Rising floodwaters forced residents out of their homes in Coffeyville. Mandatory evacuations were ordered for residents who live in flood-prone areas of the southern Kansas town. Water levels on the Verdigris [[ ver-da-gree ]] River had risen to 24 feet yesterday, and levels are expected to rise another two feet by today.
High water is causing issues at multiple Kansas lakes. Many reservoirs have flooded campgrounds, overtopped roads, and closed boat ramps and beaches. Among them, multiple areas of Kanopolis Lake, including all boat ramps and Kanopolis State Park are closed. For safety concerns, all traffic is prohibited from entering the park. The River Pond and Rocky Ford Areas of Tuttle Creek State Park are closed. At Milford Lake some campgrounds and all beaches are closed.

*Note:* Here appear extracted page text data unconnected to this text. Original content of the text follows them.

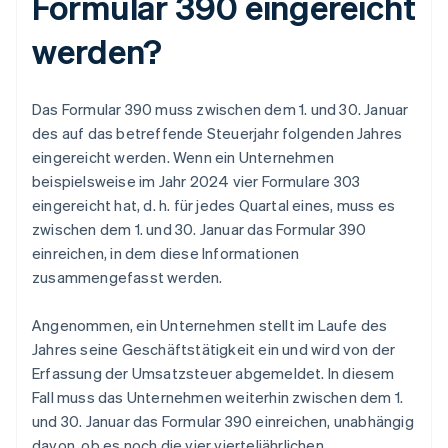
Formular 390 eingereicht
werden?
Das Formular 390 muss zwischen dem 1. und 30. Januar
des auf das betreffende Steuerjahr folgenden Jahres
eingereicht werden. Wenn ein Unternehmen
beispielsweise im Jahr 2024 vier Formulare 303
eingereicht hat, d. h. für jedes Quartal eines, muss es
zwischen dem 1. und 30. Januar das Formular 390
einreichen, in dem diese Informationen
zusammengefasst werden.
Angenommen, ein Unternehmen stellt im Laufe des
Jahres seine Geschäftstätigkeit ein und wird von der
Erfassung der Umsatzsteuer abgemeldet. In diesem
Fall muss das Unternehmen weiterhin zwischen dem 1.
und 30. Januar das Formular 390 einreichen, unabhängig
davon, ob es noch die vier vierteljährlichen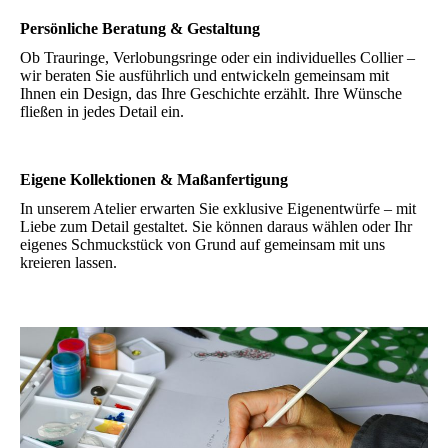
Persönliche Beratung & Gestaltung
Ob Trauringe, Verlobungsringe oder ein individuelles Collier –
wir beraten Sie ausführlich und entwickeln gemeinsam mit
Ihnen ein Design, das Ihre Geschichte erzählt. Ihre Wünsche
fließen in jedes Detail ein.
Eigene Kollektionen & Maßanfertigung
In unserem Atelier erwarten Sie exklusive Eigenentwürfe – mit
Liebe zum Detail gestaltet. Sie können daraus wählen oder Ihr
eigenes Schmuckstück von Grund auf gemeinsam mit uns
kreieren lassen.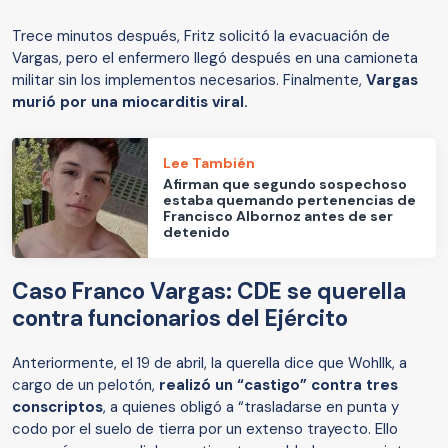
Trece minutos después, Fritz solicitó la evacuación de
Vargas, pero el enfermero llegó después en una camioneta
militar sin los implementos necesarios. Finalmente,
Vargas
murió por una miocarditis viral.
Lee También
Afirman que segundo sospechoso
estaba quemando pertenencias de
Francisco Albornoz antes de ser
detenido
Caso Franco Vargas: CDE se querella
contra funcionarios del Ejército
Anteriormente, el 19 de abril, la querella dice que Wohllk, a
cargo de un pelotón,
realizó un “castigo” contra tres
conscriptos
, a quienes obligó a “trasladarse en punta y
codo por el suelo de tierra por un extenso trayecto. Ello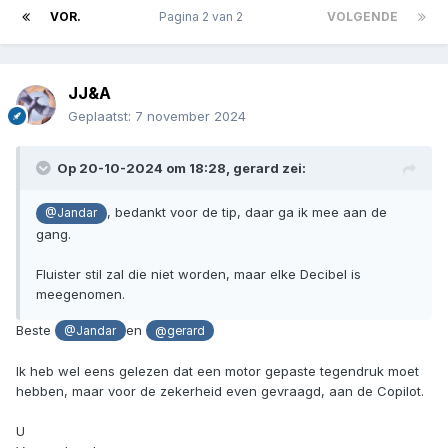
VOR.
Pagina 2 van 2
VOLGENDE
JJ&A
Geplaatst:
7 november 2024
Op 20-10-2024 om 18:28,
gerard
zei:
, bedankt voor de tip, daar ga ik mee aan de
@Jandar
gang.
Fluister stil zal die niet worden, maar elke Decibel is
meegenomen.
Beste
en
@Jandar
@gerard
Ik heb wel eens gelezen dat een motor gepaste tegendruk moet
hebben, maar voor de zekerheid even gevraagd, aan de Copilot.
U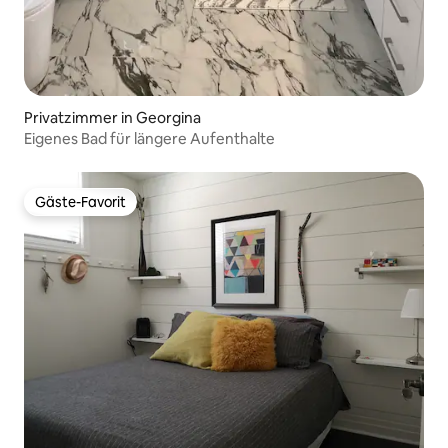
Privatzimmer in Georgina
Eigenes Bad für längere Aufenthalte
Gäste-Favorit
Gäste-Favorit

Two people are safe after being rescued from the Little Arkansas River near Valley Center. Two men were canoeing down the river near the 300-block of West Ness Street yesterday afternoon when their canoe overturned. One victim swam to a sand dune, the other got stuck in the water, but crews were able to bring both men to safety.

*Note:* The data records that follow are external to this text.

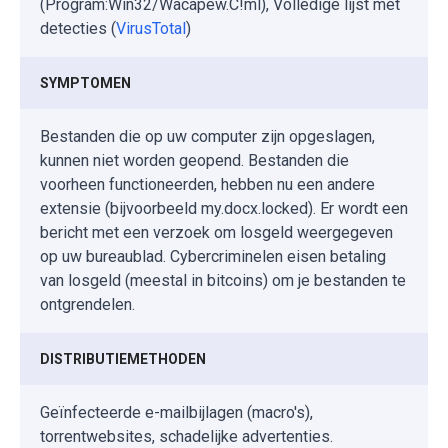
(Program:Win32/Wacapew.C!ml), Volledige lijst met
detecties (
VirusTotal
)
SYMPTOMEN
Bestanden die op uw computer zijn opgeslagen,
kunnen niet worden geopend. Bestanden die
voorheen functioneerden, hebben nu een andere
extensie (bijvoorbeeld my.docx.locked). Er wordt een
bericht met een verzoek om losgeld weergegeven
op uw bureaublad. Cybercriminelen eisen betaling
van losgeld (meestal in bitcoins) om je bestanden te
ontgrendelen.
DISTRIBUTIEMETHODEN
Geïnfecteerde e-mailbijlagen (macro's),
torrentwebsites, schadelijke advertenties.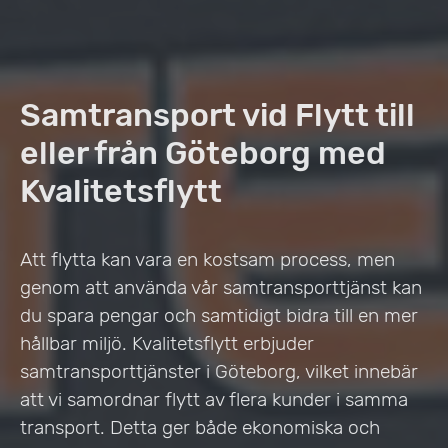
Samtransport vid Flytt till
eller från Göteborg med
Kvalitetsflytt
Att flytta kan vara en kostsam process, men
genom att använda vår samtransporttjänst kan
du spara pengar och samtidigt bidra till en mer
hållbar miljö. Kvalitetsflytt erbjuder
samtransporttjänster i Göteborg, vilket innebär
att vi samordnar flytt av flera kunder i samma
transport. Detta ger både ekonomiska och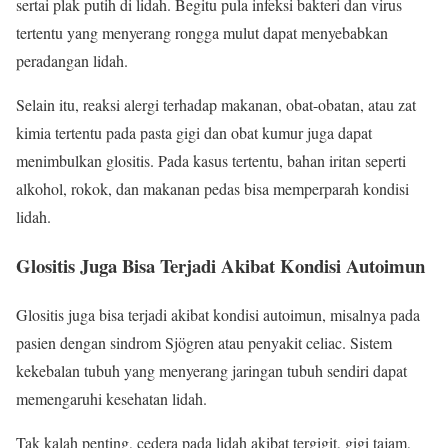
sertai plak putih di lidah. Begitu pula infeksi bakteri dan virus
tertentu yang menyerang rongga mulut dapat menyebabkan
peradangan lidah.
Selain itu, reaksi alergi terhadap makanan, obat-obatan, atau zat
kimia tertentu pada pasta gigi dan obat kumur juga dapat
menimbulkan glositis. Pada kasus tertentu, bahan iritan seperti
alkohol, rokok, dan makanan pedas bisa memperparah kondisi
lidah.
Glositis Juga Bisa Terjadi Akibat Kondisi Autoimun
Glositis juga bisa terjadi akibat kondisi autoimun, misalnya pada
pasien dengan sindrom Sjögren atau penyakit celiac. Sistem
kekebalan tubuh yang menyerang jaringan tubuh sendiri dapat
memengaruhi kesehatan lidah.
Tak kalah penting, cedera pada lidah akibat tergigit, gigi tajam,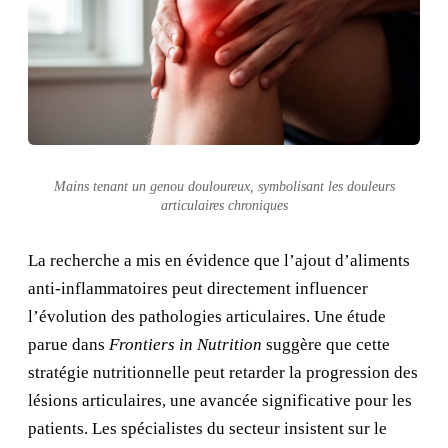
Mains tenant un genou douloureux, symbolisant les douleurs
articulaires chroniques
La recherche a mis en évidence que l’ajout d’aliments
anti-inflammatoires peut directement influencer
l’évolution des pathologies articulaires. Une étude
parue dans
Frontiers in Nutrition
suggère que cette
stratégie nutritionnelle peut retarder la progression des
lésions articulaires, une avancée significative pour les
patients. Les spécialistes du secteur insistent sur le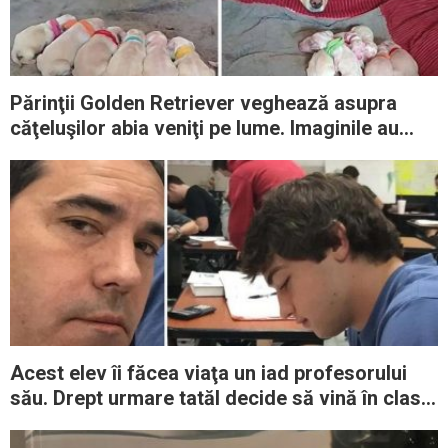
Părinţii Golden Retriever veghează asupra
căţeluşilor abia veniţi pe lume. Imaginile au
devenit rapid virale
Acest elev îi făcea viaţa un iad profesorului
său. Drept urmare tatăl decide să vină în clasă
pentru a-i da o lecţie usturătoare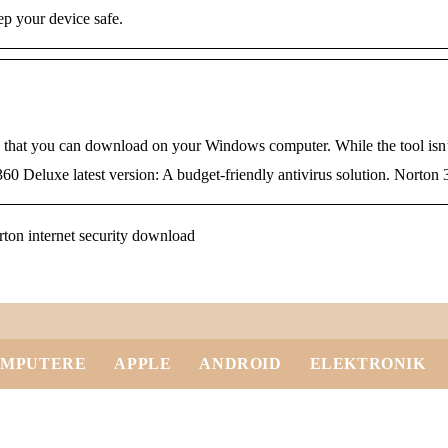
ep your device safe.
e that you can download on your Windows computer. While the tool isn’t 
 Deluxe latest version: A budget-friendly antivirus solution. Norton 3
on internet security download
MPUTERE
APPLE
ANDROID
ELEKTRONIK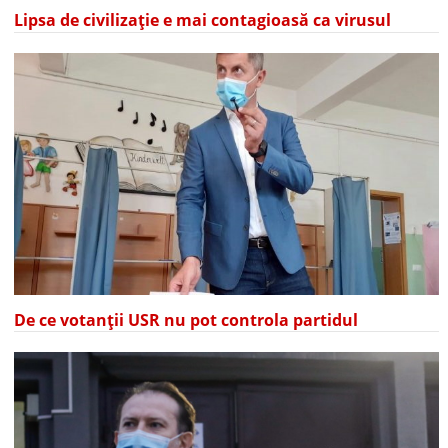
Lipsa de civilizație e mai contagioasă ca virusul
De ce votanții USR nu pot controla partidul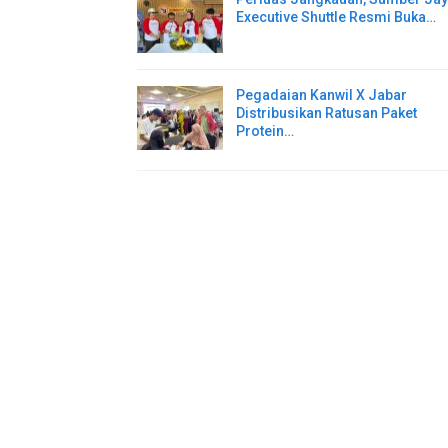
Executive Shuttle Resmi Buka…
Pegadaian Kanwil X Jabar
Distribusikan Ratusan Paket
Protein…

The all volunteer Civil Air Patrol is continuing its support is aiding with disaster response in Kansas. Kansas Wing volunteers continue to provide coordination support to the State Emergency Operations Center, in addition to aerial photography and ground support. To date, CAP has conducted six aerial photography missions to provide imagery of river flooding and critical infrastructure, sandbagging support in central Kansas, and equipment transportation across Kansas.

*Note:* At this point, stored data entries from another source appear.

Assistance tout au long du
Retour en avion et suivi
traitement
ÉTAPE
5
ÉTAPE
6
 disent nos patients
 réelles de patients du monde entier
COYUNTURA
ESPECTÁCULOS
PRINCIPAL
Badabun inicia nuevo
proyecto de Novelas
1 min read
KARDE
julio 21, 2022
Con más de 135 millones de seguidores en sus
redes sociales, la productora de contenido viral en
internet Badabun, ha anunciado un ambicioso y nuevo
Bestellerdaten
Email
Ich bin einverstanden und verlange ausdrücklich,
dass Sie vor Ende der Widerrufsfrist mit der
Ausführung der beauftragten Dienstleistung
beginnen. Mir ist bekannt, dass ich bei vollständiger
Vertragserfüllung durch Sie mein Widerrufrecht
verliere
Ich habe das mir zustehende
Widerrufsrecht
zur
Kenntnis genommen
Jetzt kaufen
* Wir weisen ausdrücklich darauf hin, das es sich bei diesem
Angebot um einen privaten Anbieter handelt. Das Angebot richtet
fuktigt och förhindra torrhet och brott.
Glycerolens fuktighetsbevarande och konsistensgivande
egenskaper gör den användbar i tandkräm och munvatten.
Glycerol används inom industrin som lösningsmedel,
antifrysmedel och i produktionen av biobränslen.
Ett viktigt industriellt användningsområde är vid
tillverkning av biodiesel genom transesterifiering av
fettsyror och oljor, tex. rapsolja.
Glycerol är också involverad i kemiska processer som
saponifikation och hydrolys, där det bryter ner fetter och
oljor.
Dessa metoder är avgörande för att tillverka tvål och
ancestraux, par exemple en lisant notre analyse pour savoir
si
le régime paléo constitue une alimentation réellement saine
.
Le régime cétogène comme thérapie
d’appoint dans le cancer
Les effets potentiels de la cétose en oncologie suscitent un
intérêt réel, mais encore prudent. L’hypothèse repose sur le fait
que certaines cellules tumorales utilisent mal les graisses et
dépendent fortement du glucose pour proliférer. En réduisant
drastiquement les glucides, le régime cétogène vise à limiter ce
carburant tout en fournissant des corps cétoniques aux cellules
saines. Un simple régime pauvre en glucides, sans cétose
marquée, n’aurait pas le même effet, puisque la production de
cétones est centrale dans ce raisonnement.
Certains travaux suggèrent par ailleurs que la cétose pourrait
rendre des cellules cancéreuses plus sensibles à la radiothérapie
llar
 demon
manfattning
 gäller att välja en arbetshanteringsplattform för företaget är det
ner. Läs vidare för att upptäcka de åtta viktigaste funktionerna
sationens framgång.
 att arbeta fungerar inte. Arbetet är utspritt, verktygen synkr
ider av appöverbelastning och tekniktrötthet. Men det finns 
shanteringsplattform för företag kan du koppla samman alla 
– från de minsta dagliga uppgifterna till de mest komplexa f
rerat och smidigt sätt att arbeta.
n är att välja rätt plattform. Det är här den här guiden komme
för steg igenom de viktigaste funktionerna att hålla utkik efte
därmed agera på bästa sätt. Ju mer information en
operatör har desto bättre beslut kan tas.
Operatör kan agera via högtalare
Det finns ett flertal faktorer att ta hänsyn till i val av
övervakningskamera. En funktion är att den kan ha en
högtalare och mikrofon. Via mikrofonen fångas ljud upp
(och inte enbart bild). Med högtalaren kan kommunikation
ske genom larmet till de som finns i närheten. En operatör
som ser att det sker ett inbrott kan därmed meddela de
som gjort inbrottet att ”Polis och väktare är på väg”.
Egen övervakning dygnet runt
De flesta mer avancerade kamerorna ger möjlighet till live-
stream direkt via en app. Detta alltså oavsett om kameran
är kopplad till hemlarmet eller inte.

Officials caution people living in or near high-water areas to not be surprised if they see more wildlife than usual. According to the Kansas Department of Wildlife, Parks, and Tourism, animals living near flooding bodies of water or in low-lying areas will be forced to temporarily move to other locations to survive. They could congregate on high-ground “islands,” in residential or commercial areas or around outbuildings. Residents may even find small animals in homes or outbuildings if they’re not well-sealed. Animals such as rabbits, rodents, lizards, snakes, turtles, insects, certain birds or even larger animals such as coyotes and deer may be on the move.
Zoos in Kansas are receiving tiger and lion pelts that federal agents seized from wildlife traffickers. According to U.S. Attorney Stephen McAllister, his office donated the pelts to the Topeka Zoo and the Sedgwick County Zoo. The pelts were seized by agents of the U.S. Fish and Wildlife Service who were enforcing federal laws aimed at protecting endangered animals and disrupting the global black market for hides and other parts of protected wildlife.
A Junction City Police Officer has been arrested in connection with an alleged domestic violence incident. According to the Kansas Bureau of Investigation, On Monday agents arrested Junction City Police Lieutenant Jason Waryan. The Junction City Police Department contacted the KBI at approximately 1 p.m. on Monday to request an investigation into an alleged domestic violence incident. The incident occurred in the early hours of the morning between on-duty Lieutenant Jason Waryan, 39 and his live-in girlfriend, Krysteen Harbert, 27. The incident occurred on the 700 block of McClure St in Junction City. Waryan was arrested for domestic battery and criminal restraint. Harbert was arrested for domestic battery.
A man is dead following an officer-involved shooting in Wichita. Police were called after the 49-year-old suspect was seen shooting a gun outside his home. The suspect was shot and killed after allegedly pointing his gun at police and sheriff’s deputies. No one else was hurt during the incident.